While Merkel’s intervention for Nord Stream is explicable in the German context, her support in the same breath for Gazprom’s South Stream (on the seabed of the Black Sea, bypassing Turkey) seems difficult to explain. It could either be a political favor to Gazprom (and its Italian partner in that project, ENI); an artifice to balance the partisanship for Nord Stream; or encouragement to bypass Turkey through South Stream, seeing that Ankara is trying to use energy transit as a trump card for EU accession, which worries Merkel’s party and other Germans.
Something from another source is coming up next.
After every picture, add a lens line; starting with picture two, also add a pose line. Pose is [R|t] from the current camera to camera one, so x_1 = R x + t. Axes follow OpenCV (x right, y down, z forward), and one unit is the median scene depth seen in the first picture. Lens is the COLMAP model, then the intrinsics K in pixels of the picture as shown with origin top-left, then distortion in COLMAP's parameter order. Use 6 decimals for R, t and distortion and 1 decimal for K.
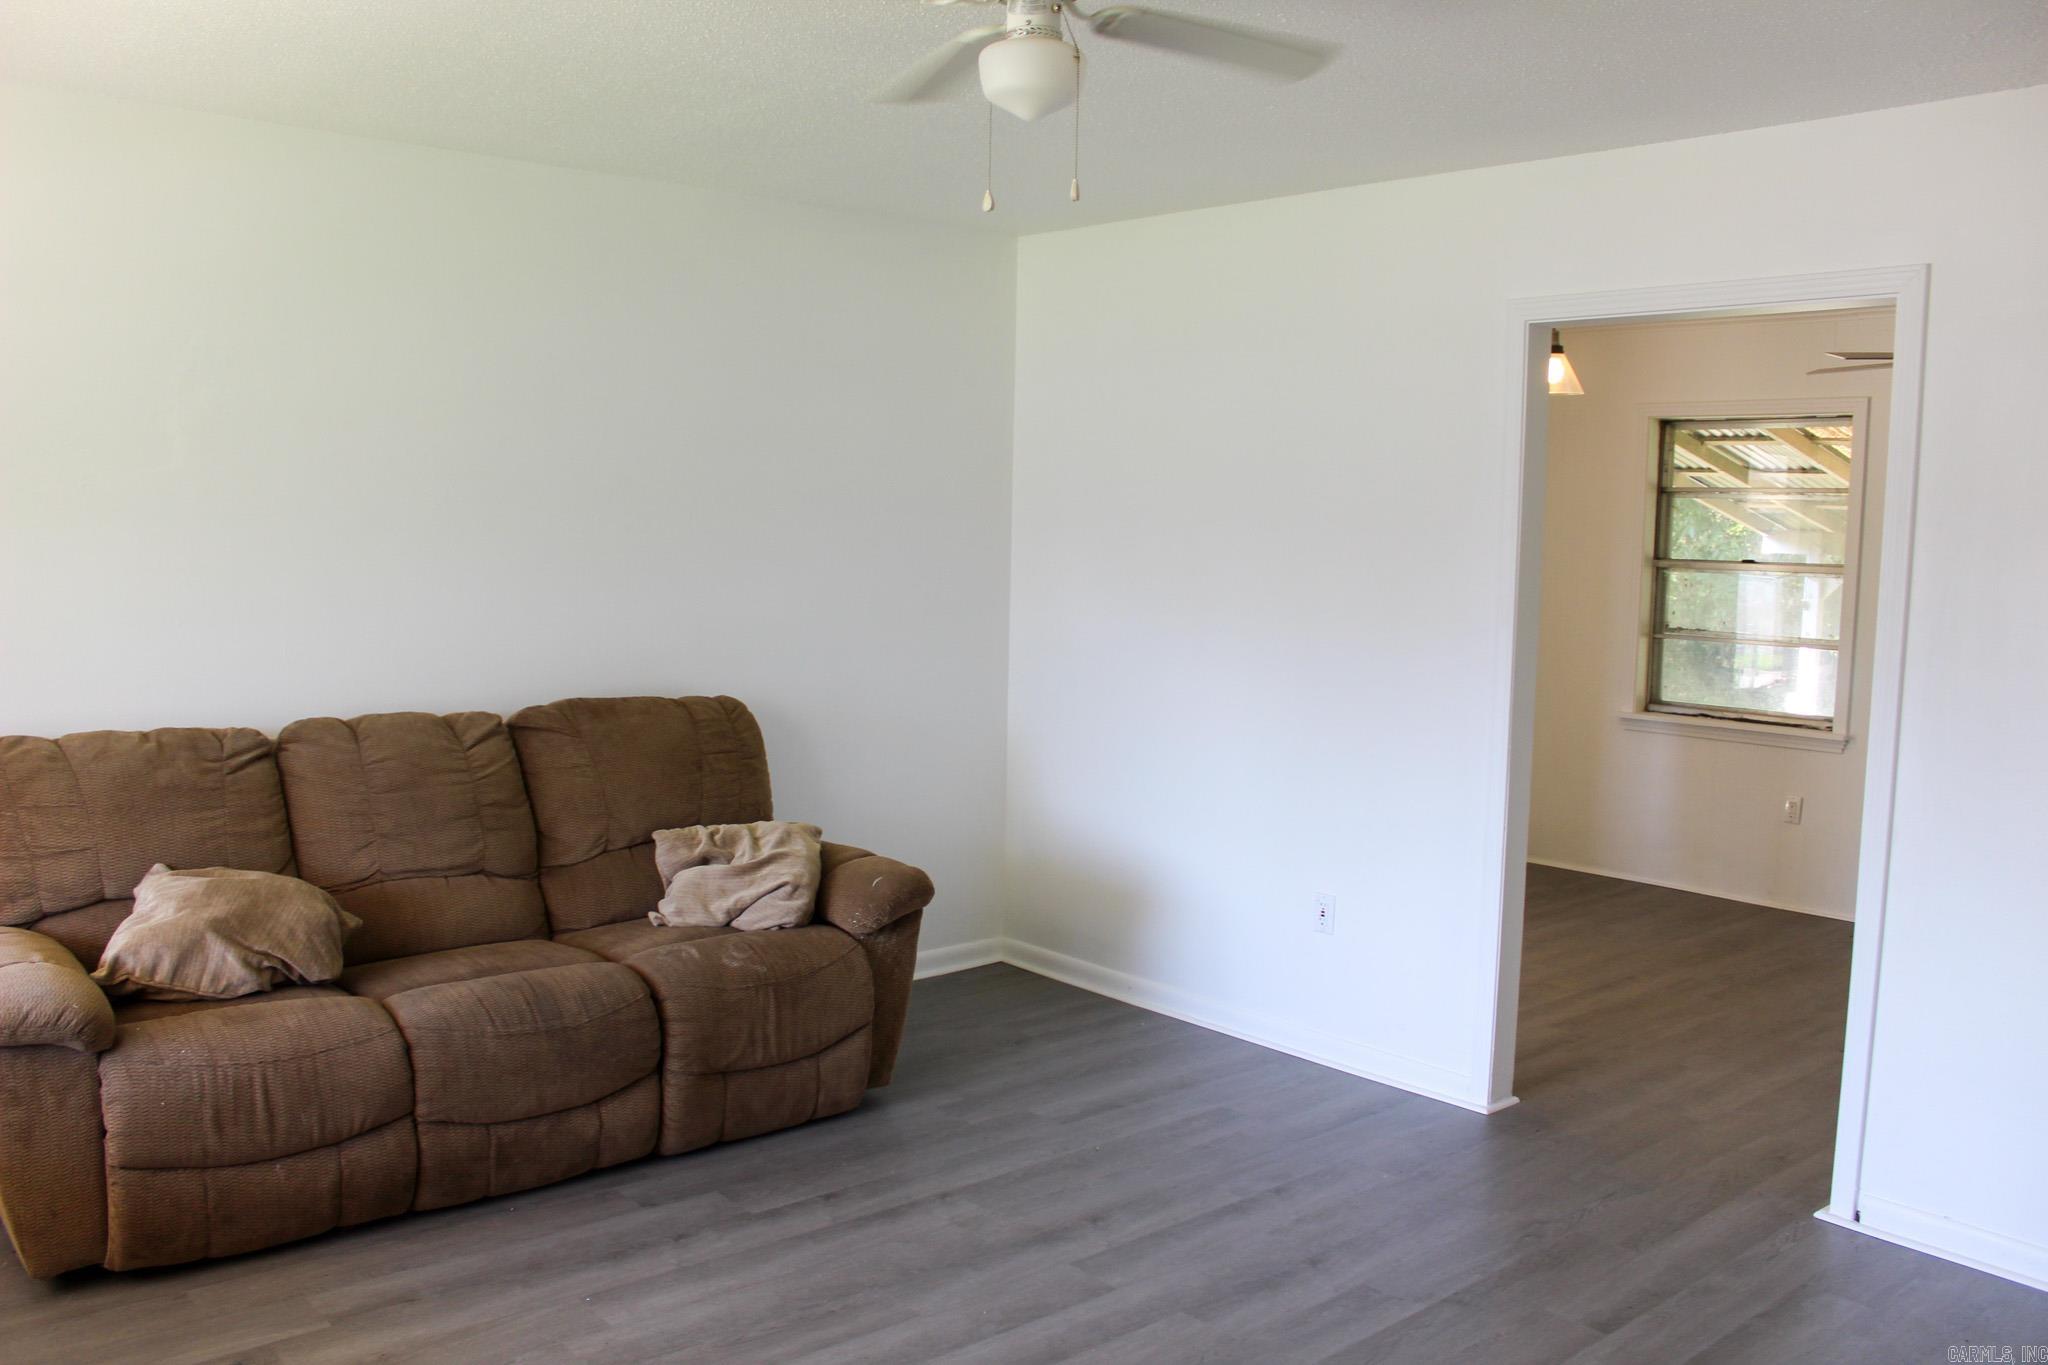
lens RADIAL K [[1681.7, 0, 1024.0], [0, 1681.7, 682.5], [0, 0, 1]] dist [-0.075673, -0.080566]
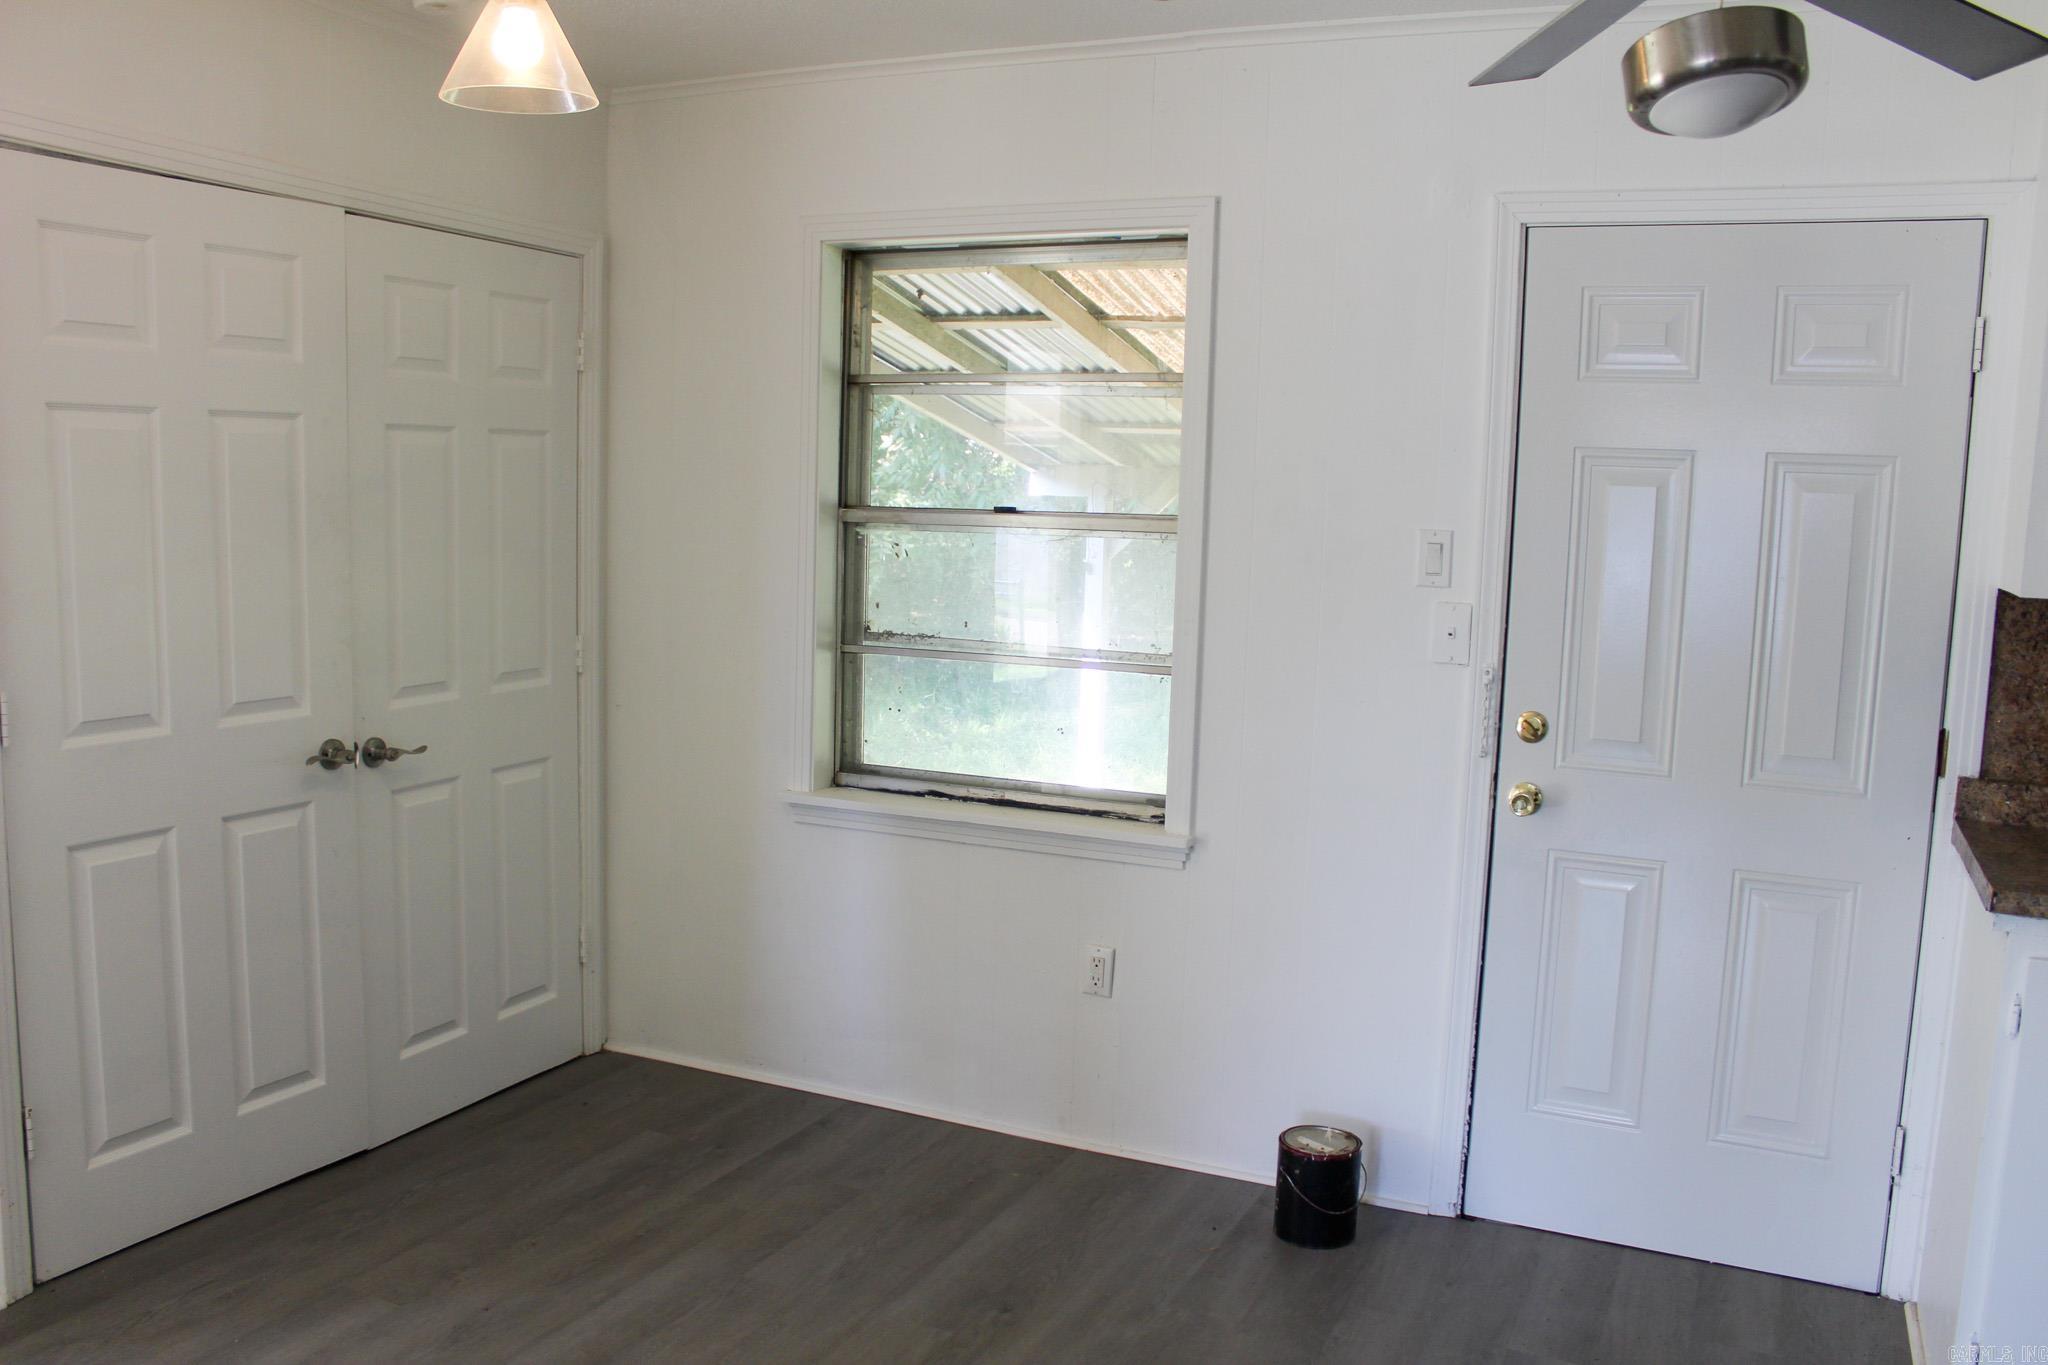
lens RADIAL K [[1649.6, 0, 1024.0], [0, 1649.6, 682.5], [0, 0, 1]] dist [-0.069242, -0.001692]
pose [[0.914858, -0.045512, 0.401203, 0.216129], [0.031708, 0.998657, 0.040984, -0.037274], [-0.402530, -0.024773, 0.915072, 0.481108]]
Merkel’s letter reflects the declarative position of the German government and influential business circles in the wake of Russia’s suspension of gas supplies via Ukraine to Europe. The official German position is threefold: 1) Russia and Ukraine have both damaged their credibility as a supplier and transit country, respectively; 2) this situation necessitates accessing other supply sources and developing other transit routes; 3) Germany consequently supports Nord Stream, South Stream, and Nabucco at the same time and expects other EU countries to support Nord Stream in return for German support for Nabucco. "Ultimately the political class has taken refuge in that formula" (Frankfurter Allgemeine Zeitung, January 29).

In practice, however, the government’s policy differs from the declarative position. First, the government supports the efforts of German energy companies to increase gas imports from Russia as fast as possible through Nord Stream, which would push Germany’s gas dependency on Russia even higher, both short-term and long-term (Germany’s current, 40 percent dependency is already the highest in Western Europe). Second, the government’s heavy focus on bypassing the Ukrainian route implies that it holds Ukraine mainly responsible for the recent crisis, despite the evidence that Moscow initiated that crisis as a political-strategic operation. And third, German interests seek EU support specifically for Nord Stream (unsurprisingly), not for Nabucco (which would have been surprising) despite the public posture of supporting both, and South Stream besides.

At that level of dependency, some of Germany’s largest companies sometimes behave as captive customers for Russian gas. German government support for Nord Stream is bipartisan, although the Social-Democrats have led the way. Meanwhile, Merkel’s Christian-Democrat Union is limited in its leeway to promote the nuclear energy alternative to natural gas, being captive in a sense to the anti-nuclear Social-Democrats in the coalition government in an election year.